**Instructions for the task**
In the entries below, change "blog yazısı" to "makale" in the part that opens with the line containing "28 Mart 2025 13:00" and closes with the line containing "görünürlüğünüzü artırmak, lojistik". Write out only those lines, with nothing else altered.

**Data supplied**
___

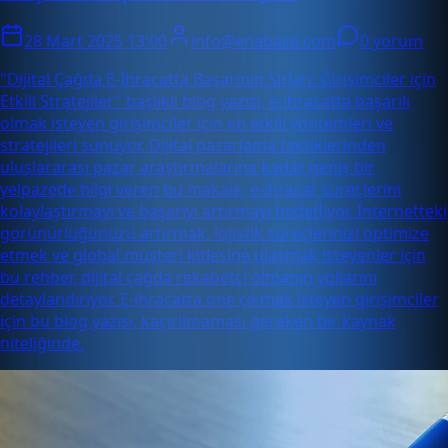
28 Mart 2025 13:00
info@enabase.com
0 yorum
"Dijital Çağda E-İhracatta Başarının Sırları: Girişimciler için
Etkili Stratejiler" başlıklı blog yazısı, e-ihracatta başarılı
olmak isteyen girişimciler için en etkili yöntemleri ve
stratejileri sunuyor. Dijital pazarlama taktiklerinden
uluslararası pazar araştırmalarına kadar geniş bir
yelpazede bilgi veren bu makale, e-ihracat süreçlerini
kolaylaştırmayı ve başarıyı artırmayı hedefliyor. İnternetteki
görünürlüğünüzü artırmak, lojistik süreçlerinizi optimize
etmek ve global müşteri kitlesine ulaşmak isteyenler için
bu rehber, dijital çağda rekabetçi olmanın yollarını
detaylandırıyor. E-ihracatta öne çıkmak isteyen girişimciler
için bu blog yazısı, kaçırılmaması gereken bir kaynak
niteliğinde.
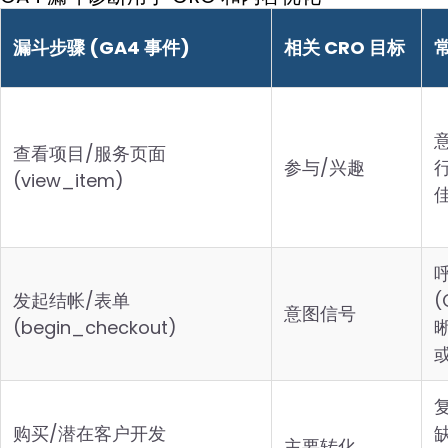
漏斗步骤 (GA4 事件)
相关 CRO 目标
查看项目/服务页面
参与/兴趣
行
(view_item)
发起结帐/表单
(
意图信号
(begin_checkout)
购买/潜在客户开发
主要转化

___

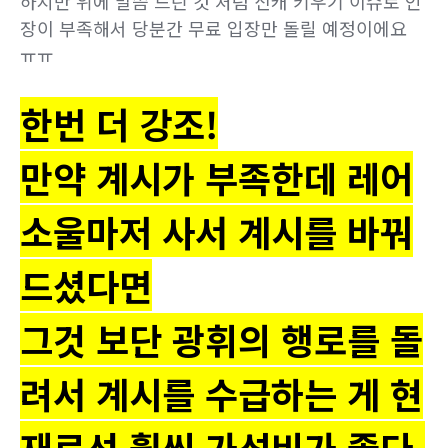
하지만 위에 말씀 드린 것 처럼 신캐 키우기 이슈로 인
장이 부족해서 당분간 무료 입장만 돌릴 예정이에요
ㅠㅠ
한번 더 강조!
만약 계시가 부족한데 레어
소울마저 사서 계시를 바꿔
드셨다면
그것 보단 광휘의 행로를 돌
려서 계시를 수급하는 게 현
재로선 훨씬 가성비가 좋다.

___

**Result of the exercise**
28 Mart 2025 13:00
info@enabase.com
0 yorum
"Dijital Çağda E-İhracatta Başarının Sırları: Girişimciler için
Etkili Stratejiler" başlıklı makale, e-ihracatta başarılı
olmak isteyen girişimciler için en etkili yöntemleri ve
stratejileri sunuyor. Dijital pazarlama taktiklerinden
uluslararası pazar araştırmalarına kadar geniş bir
yelpazede bilgi veren bu makale, e-ihracat süreçlerini
kolaylaştırmayı ve başarıyı artırmayı hedefliyor. İnternetteki
görünürlüğünüzü artırmak, lojistik süreçlerinizi optimize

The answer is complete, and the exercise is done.